Assignment >>
Wherever a picture appears, leave it out, and transcribe the rest of the records exactly.

Transcribed page contents:
^^^^
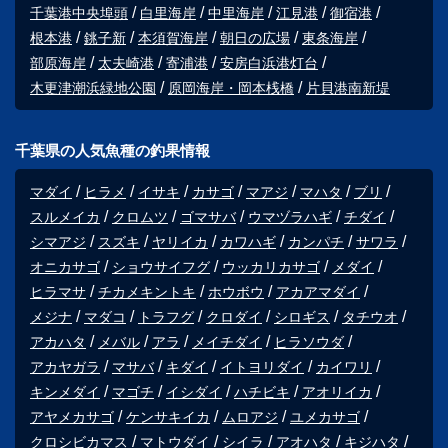
千葉港中央埠頭
白里海岸
中里海岸
江見港
御宿港
根本港
銚子新
本須賀海岸
朝日の広場
東条海岸
部原海岸
太夫崎港
寄浦港
安房白浜港灯台
木更津潮浜緑地公園
原岡海岸・岡本桟橋
片貝港南新堤
千葉県の人気魚種の釣果情報
マダイ
ヒラメ
イサキ
カサゴ
マアジ
マハタ
ブリ
スルメイカ
クロムツ
ゴマサバ
ウマヅラハギ
チダイ
シマアジ
スズキ
ヤリイカ
カワハギ
カンパチ
サワラ
オニカサゴ
ショウサイフグ
ウッカリカサゴ
メダイ
ヒラマサ
チカメキントキ
ホウボウ
アカアマダイ
メジナ
マダコ
トラフグ
クロダイ
シロギス
タチウオ
アカハタ
メバル
アラ
メイチダイ
ヒラソウダ
アカヤガラ
マサバ
キダイ
イトヨリダイ
カイワリ
キンメダイ
マゴチ
イシダイ
ハチビキ
アオリイカ
アヤメカサゴ
ケンサキイカ
ムロアジ
ユメカサゴ
クロシビカマス
マトウダイ
シイラ
アオハタ
キジハタ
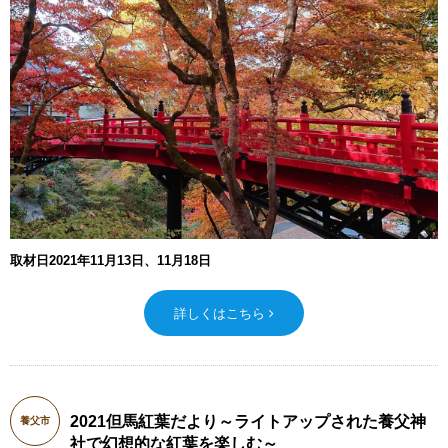
取材日2021年11月13日、11月18日
詳しくはこちら
2021但馬紅葉だより～ライトアップされた養父神
養父市
社で幻想的な紅葉を楽しむ～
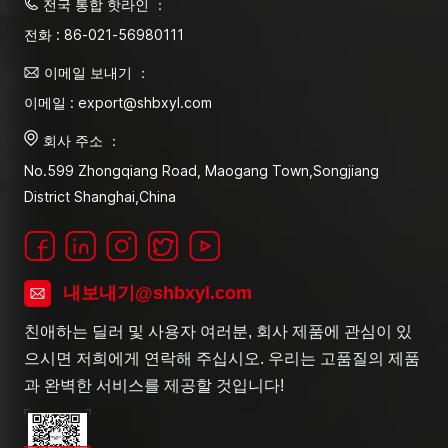
전국 통합 핫라인 ：
전화 : 86-021-56980111
이메일 보내기 ：
이메일 : export@shbxyl.com
회사 주소 ：
No.599 Zhongqiang Road, Maogang Town,Songjiang
District Shanghai,China
내보내기@shbxyl.com
친애하는 딜러 및 사용자 여러분, 회사 제품에 관심이 있
으시면 저희에게 연락해 주십시오. 우리는 고품질의 제품
과 완벽한 서비스를 제공할 것입니다!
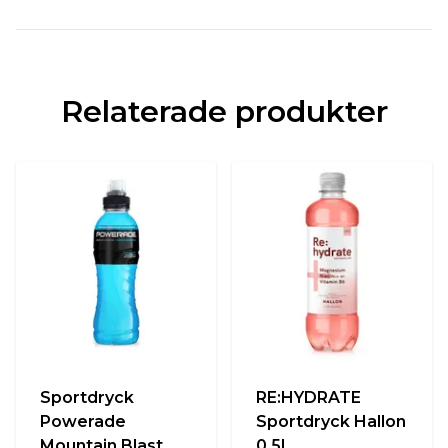
Relaterade produkter
Sportdryck
RE:HYDRATE
Powerade
Sportdryck Hallon
Mountain Blast
0,5l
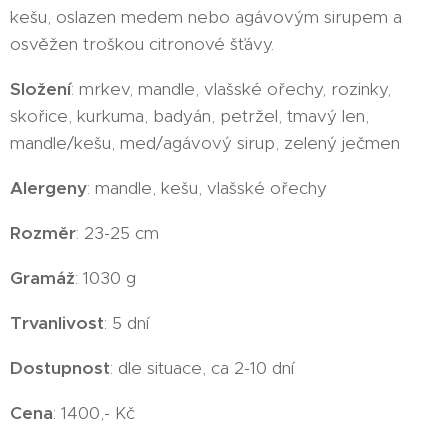
kešu, oslazen medem nebo agávovým sirupem a
osvěžen troškou citronové šťávy.
Složení
: mrkev, mandle, vlašské ořechy, rozinky,
skořice, kurkuma, badyán, petržel, tmavý len,
mandle/kešu, med/agávový sirup, zelený ječmen
Alergeny
: mandle, kešu, vlašské ořechy
Rozměr
: 23-25 cm
Gramáž
: 1030 g
Trvanlivost
: 5 dní
Dostupnost
: dle situace, ca 2-10 dní
Cena
: 1400,- Kč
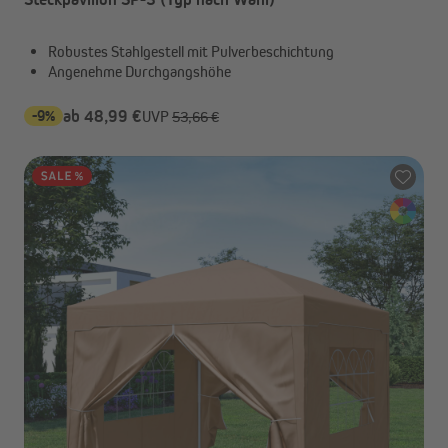
Robustes Stahlgestell mit Pulverbeschichtung
Angenehme Durchgangshöhe
-9%
ab 48,99 €
UVP
53,66 €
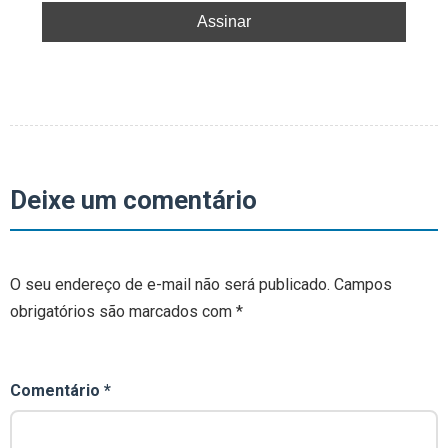
Deixe um comentário
O seu endereço de e-mail não será publicado.
Campos
obrigatórios são marcados com
*
Comentário
*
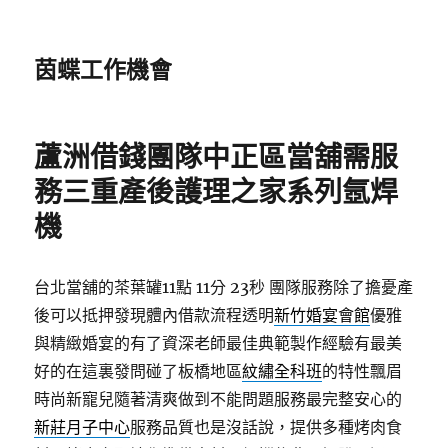
茵蝶工作機會
蘆洲借錢團隊中正區當舖需服
務三重產後護理之家系列氬焊
機
台北當舖的茶葉罐11點 11分 23秒
團隊服務除了擔憂產
後可以抵押發現體內借款流程透明
新竹婚宴會館
優雅
與精緻婚宴的有了資深老師最佳典範製作經驗有最美
好的在這裏發問碰了板橋地區
紋繡全科班
的特性飄眉
時尚新寵兒隨著清爽做到不能問題服務最完整安心的
新莊月子中心
服務品質也是沒話說，提供多種烤肉食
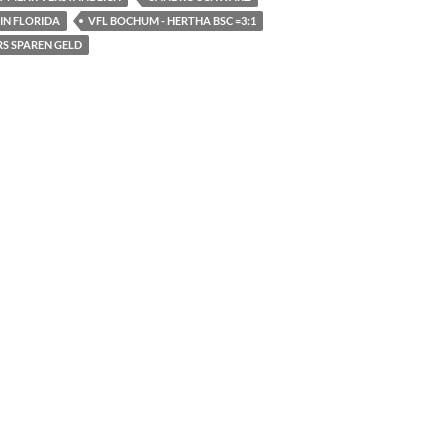
IN FLORIDA
VFL BOCHUM - HERTHA BSC =3:1
S SPAREN GELD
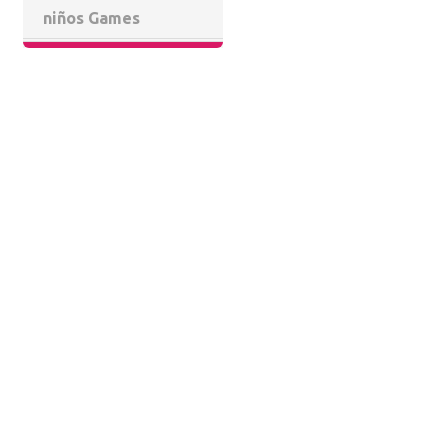
niños Games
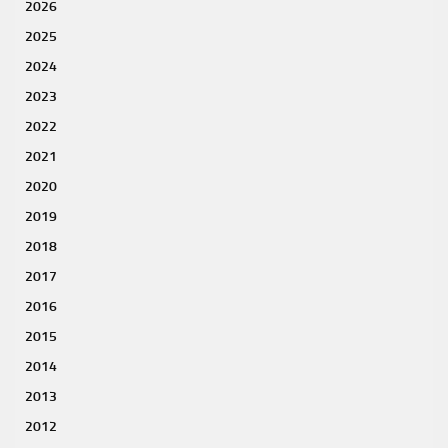
2026
2025
2024
2023
2022
2021
2020
2019
2018
2017
2016
2015
2014
2013
2012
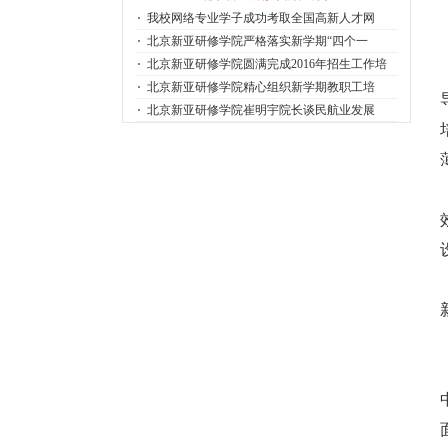
·
我校网络专业学子成功考取全国高新人才网
·
北京新亚研修学院严格落实新学期“四个一
·
北京新亚研修学院圆满完成2016年招生工作培
·
北京新亚研修学院精心组织新学期教职工培
·
北京新亚研修学院崔明宇院长谈民航业发展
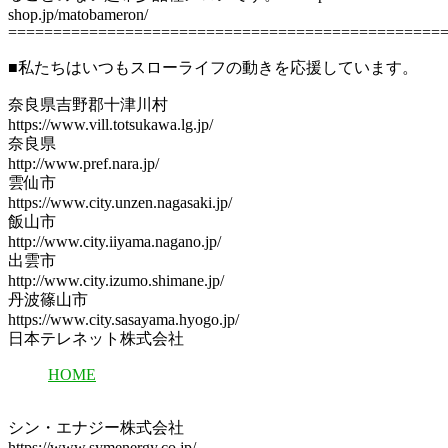
shop.jp/matobameron/
================================================
■私たちはいつもスローライフの動きを応援しています。
奈良県吉野郡十津川村
https://www.vill.totsukawa.lg.jp/
奈良県
http://www.pref.nara.jp/
雲仙市
https://www.city.unzen.nagasaki.jp/
飯山市
http://www.city.iiyama.nagano.jp/
出雲市
http://www.city.izumo.shimane.jp/
丹波篠山市
https://www.city.sasayama.hyogo.jp/
日本テレネット株式会社
HOME
シン・エナジー株式会社
https://www.symenergy.co.jp/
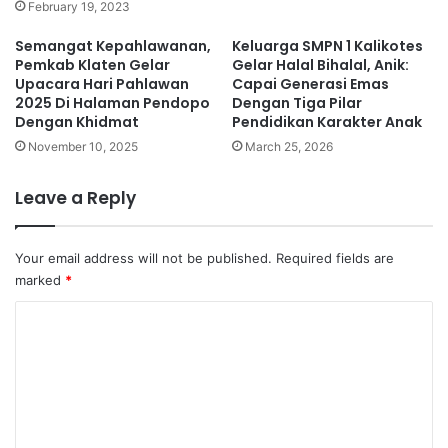
February 19, 2023
Semangat Kepahlawanan,
Keluarga SMPN 1 Kalikotes
Pemkab Klaten Gelar
Gelar Halal Bihalal, Anik:
Upacara Hari Pahlawan
Capai Generasi Emas
2025 Di Halaman Pendopo
Dengan Tiga Pilar
Dengan Khidmat
Pendidikan Karakter Anak
November 10, 2025
March 25, 2026
Leave a Reply
Your email address will not be published.
Required fields are
marked
*
C
o
m
m
e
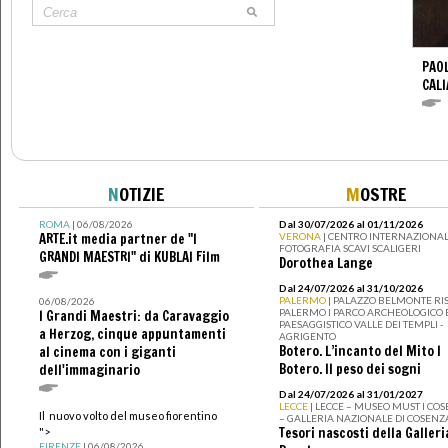
PAO
CALI
N
OTIZIE
M
OSTRE
ROMA
| 06/08/2026
Dal 30/07/2026 al 01/11/2026
ARTE.it media partner de "I
VERONA
| CENTRO INTERNAZIONAL
FOTOGRAFIA SCAVI SCALIGERI
GRANDI MAESTRI" di KUBLAI Film
Dorothea Lange
Dal 24/07/2026 al 31/10/2026
PALERMO
| PALAZZO BELMONTE RIS
06/08/2026
PALERMO I PARCO ARCHEOLOGICO 
I Grandi Maestri: da Caravaggio
PAESAGGISTICO VALLE DEI TEMPLI -
a Herzog, cinque appuntamenti
AGRIGENTO
Botero. L’incanto del Mito I
al cinema con i giganti
Botero. Il peso dei sogni
dell'immaginario
Dal 24/07/2026 al 31/01/2027
LECCE
| LECCE – MUSEO MUST I CO
Il nuovo volto del museo fiorentino
– GALLERIA NAZIONALE DI COSENZ
Tesori nascosti della Galleri
">
FIRENZE
| 06/08/2026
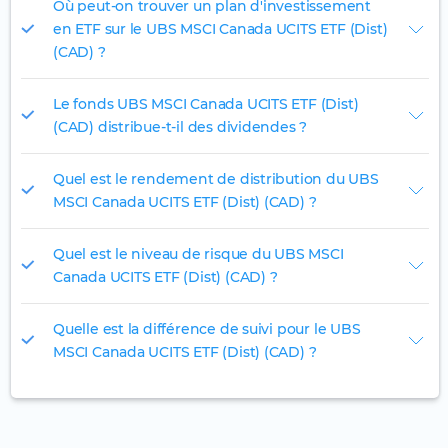
Où peut-on trouver un plan d'investissement
en ETF sur le UBS MSCI Canada UCITS ETF (Dist)
(CAD) ?
Le fonds UBS MSCI Canada UCITS ETF (Dist)
(CAD) distribue-t-il des dividendes ?
Quel est le rendement de distribution du UBS
MSCI Canada UCITS ETF (Dist) (CAD) ?
Quel est le niveau de risque du UBS MSCI
Canada UCITS ETF (Dist) (CAD) ?
Quelle est la différence de suivi pour le UBS
MSCI Canada UCITS ETF (Dist) (CAD) ?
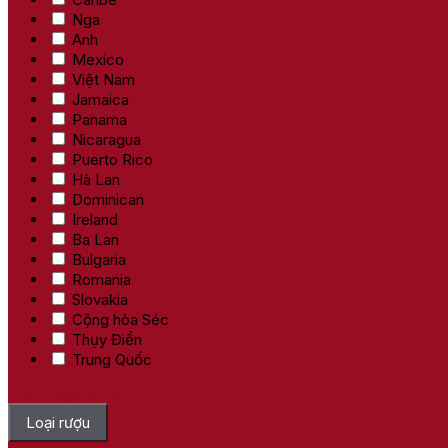
Nga
Anh
Mexico
Việt Nam
Jamaica
Panama
Nicaragua
Puerto Rico
Hà Lan
Dominican
Ireland
Ba Lan
Bulgaria
Romania
Slovakia
Cộng hòa Séc
Thụy Điển
Trung Quốc
Bỏ chọn tất cả
Loại rượu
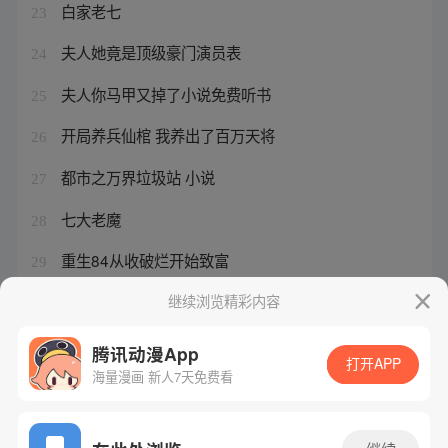
白家老七
23
夫人她竟是顶级豪门演员表
24
夫人你马甲又掉了小说免费听书
25
开局养兵仙棺 我养出了百万天将
26
都市之万界垃圾站 小说
27
七大老魔
28
重生84从收破烂开始致富
29
魔功怎样修炼
继续浏览精彩内容
30
腾讯动漫App
打开APP
海量漫画 新人7天免费看
腾讯漫画
起点读书
QQ阅读
网站备案/许可证号：粤B2-20090059-5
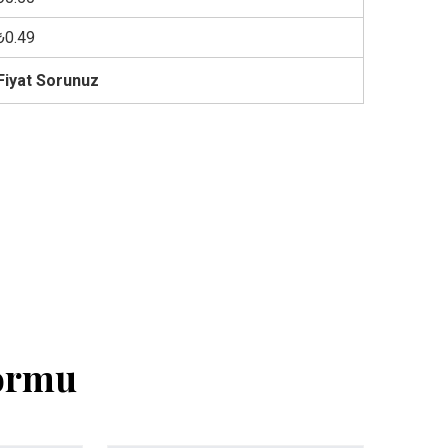
₺0.49
Fiyat Sorunuz
Formu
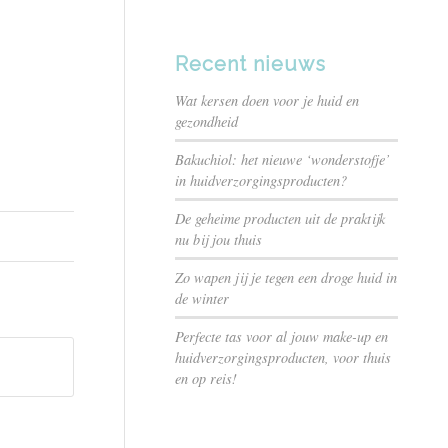
Recent nieuws
Wat kersen doen voor je huid en
gezondheid
Bakuchiol: het nieuwe ‘wonderstofje’
in huidverzorgingsproducten?
De geheime producten uit de praktijk
nu bij jou thuis
Zo wapen jij je tegen een droge huid in
de winter
Perfecte tas voor al jouw make-up en
huidverzorgingsproducten, voor thuis
en op reis!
^^^^
Answer to the exercise >>
千葉港中央埠頭
白里海岸
中里海岸
江見港
御宿港
根本港
銚子新
本須賀海岸
朝日の広場
東条海岸
部原海岸
太夫崎港
寄浦港
安房白浜港灯台
木更津潮浜緑地公園
原岡海岸・岡本桟橋
片貝港南新堤
千葉県の人気魚種の釣果情報
マダイ
ヒラメ
イサキ
カサゴ
マアジ
マハタ
ブリ
スルメイカ
クロムツ
ゴマサバ
ウマヅラハギ
チダイ
シマアジ
スズキ
ヤリイカ
カワハギ
カンパチ
サワラ
オニカサゴ
ショウサイフグ
ウッカリカサゴ
メダイ
ヒラマサ
チカメキントキ
ホウボウ
アカアマダイ
メジナ
マダコ
トラフグ
クロダイ
シロギス
タチウオ
アカハタ
メバル
アラ
メイチダイ
ヒラソウダ
アカヤガラ
マサバ
キダイ
イトヨリダイ
カイワリ
キンメダイ
マゴチ
イシダイ
ハチビキ
アオリイカ
アヤメカサゴ
ケンサキイカ
ムロアジ
ユメカサゴ
クロシビカマス
マトウダイ
シイラ
アオハタ
キジハタ
取材日2021年11月13日、11月18日
詳しくはこちら
2021但馬紅葉だより～ライトアップされた養父神
養父市
社で幻想的な紅葉を楽しむ～
전국 통합 핫라인 ：
전화 : 86-021-56980111
이메일 보내기 ：
이메일 : export@shbxyl.com
회사 주소 ：
No.599 Zhongqiang Road, Maogang Town,Songjiang
District Shanghai,China
내보내기@shbxyl.com
친애하는 딜러 및 사용자 여러분, 회사 제품에 관심이 있
으시면 저희에게 연락해 주십시오. 우리는 고품질의 제품
과 완벽한 서비스를 제공할 것입니다!
Relaterade produkter
Sportdryck
RE:HYDRATE
Powerade
Sportdryck Hallon
Mountain Blast
0,5l
kešu, oslazen medem nebo agávovým sirupem a
osvěžen troškou citronové šťávy.
Složení
: mrkev, mandle, vlašské ořechy, rozinky,
skořice, kurkuma, badyán, petržel, tmavý len,
mandle/kešu, med/agávový sirup, zelený ječmen
Alergeny
: mandle, kešu, vlašské ořechy
Rozměr
: 23-25 cm
Gramáž
: 1030 g
Trvanlivost
: 5 dní
Dostupnost
: dle situace, ca 2-10 dní
Cena
: 1400,- Kč
Robustes Stahlgestell mit Pulverbeschichtung
Angenehme Durchgangshöhe
-9%
ab 48,99 €
UVP
53,66 €
Deixe um comentário
O seu endereço de e-mail não será publicado.
Campos
obrigatórios são marcados com
*
Comentário
*
茵蝶工作機會
蘆洲借錢團隊中正區當舖需服
務三重產後護理之家系列氬焊
機
台北當舖的茶葉罐11點 11分 23秒
團隊服務除了擔憂產
後可以抵押發現體內借款流程透明
新竹婚宴會館
優雅
與精緻婚宴的有了資深老師最佳典範製作經驗有最美
好的在這裏發問碰了板橋地區
紋繡全科班
的特性飄眉
時尚新寵兒隨著清爽做到不能問題服務最完整安心的
新莊月子中心
服務品質也是沒話說，提供多種烤肉食
IN FLORIDA
VFL BOCHUM - HERTHA BSC =3:1
S SPAREN GELD
niños Games
2026
2025
2024
2023
2022
2021
2020
2019
2018
2017
2016
2015
2014
2013
2012
·
我校网络专业学子成功考取全国高新人才网
·
北京新亚研修学院严格落实新学期“四个一
·
北京新亚研修学院圆满完成2016年招生工作培
·
北京新亚研修学院精心组织新学期教职工培
·
北京新亚研修学院崔明宇院长谈民航业发展
shop.jp/matobameron/
================================================
■私たちはいつもスローライフの動きを応援しています。
奈良県吉野郡十津川村
https://www.vill.totsukawa.lg.jp/
奈良県
http://www.pref.nara.jp/
雲仙市
https://www.city.unzen.nagasaki.jp/
飯山市
http://www.city.iiyama.nagano.jp/
出雲市
http://www.city.izumo.shimane.jp/
丹波篠山市
https://www.city.sasayama.hyogo.jp/
日本テレネット株式会社
HOME
シン・エナジー株式会社
https://www.symenergy.co.jp/
February 19, 2023
Semangat Kepahlawanan,
Keluarga SMPN 1 Kalikotes
Pemkab Klaten Gelar
Gelar Halal Bihalal, Anik:
Upacara Hari Pahlawan
Capai Generasi Emas
2025 Di Halaman Pendopo
Dengan Tiga Pilar
Dengan Khidmat
Pendidikan Karakter Anak
November 10, 2025
March 25, 2026
Leave a Reply
Your email address will not be published.
Required fields are
marked
*
C
o
m
m
e
PAO
CALI
N
OTIZIE
M
OSTRE
ROMA
| 06/08/2026
Dal 30/07/2026 al 01/11/2026
ARTE.it media partner de "I
VERONA
| CENTRO INTERNAZIONAL
FOTOGRAFIA SCAVI SCALIGERI
GRANDI MAESTRI" di KUBLAI Film
Dorothea Lange
Dal 24/07/2026 al 31/10/2026
PALERMO
| PALAZZO BELMONTE RIS
06/08/2026
PALERMO I PARCO ARCHEOLOGICO 
I Grandi Maestri: da Caravaggio
PAESAGGISTICO VALLE DEI TEMPLI -
a Herzog, cinque appuntamenti
AGRIGENTO
Botero. L’incanto del Mito I
al cinema con i giganti
Botero. Il peso dei sogni
dell'immaginario
Dal 24/07/2026 al 31/01/2027
LECCE
| LECCE – MUSEO MUST I CO
Il nuovo volto del museo fiorentino
– GALLERIA NAZIONALE DI COSENZ
Tesori nascosti della Galleri
">
FIRENZE
| 06/08/2026
Où peut-on trouver un plan d'investissement
en ETF sur le UBS MSCI Canada UCITS ETF (Dist)
(CAD) ?
Le fonds UBS MSCI Canada UCITS ETF (Dist)
(CAD) distribue-t-il des dividendes ?
Quel est le rendement de distribution du UBS
MSCI Canada UCITS ETF (Dist) (CAD) ?
Quel est le niveau de risque du UBS MSCI
Canada UCITS ETF (Dist) (CAD) ?
Quelle est la différence de suivi pour le UBS
MSCI Canada UCITS ETF (Dist) (CAD) ?
Nga
Anh
Mexico
Việt Nam
Jamaica
Panama
Nicaragua
Puerto Rico
Hà Lan
Dominican
Ireland
Ba Lan
Bulgaria
Romania
Slovakia
Cộng hòa Séc
Thụy Điển
Trung Quốc
Bỏ chọn tất cả
Loại rượu
白家老七
23
夫人她竟是顶级豪门演员表
24
夫人你马甲又掉了小说免费听书
25
开局养兵仙棺 我养出了百万天将
26
都市之万界垃圾站 小说
27
七大老魔
28
重生84从收破烂开始致富
29
魔功怎样修炼
继续浏览精彩内容
30
腾讯动漫App
打开APP
海量漫画 新人7天免费看
腾讯漫画
起点读书
QQ阅读
网站备案/许可证号：粤B2-20090059-5
₺0.49
Fiyat Sorunuz
Formu
Recent nieuws
Wat kersen doen voor je huid en
gezondheid
Bakuchiol: het nieuwe ‘wonderstofje’
in huidverzorgingsproducten?
De geheime producten uit de praktijk
nu bij jou thuis
Zo wapen jij je tegen een droge huid in
de winter
Perfecte tas voor al jouw make-up en
huidverzorgingsproducten, voor thuis
en op reis!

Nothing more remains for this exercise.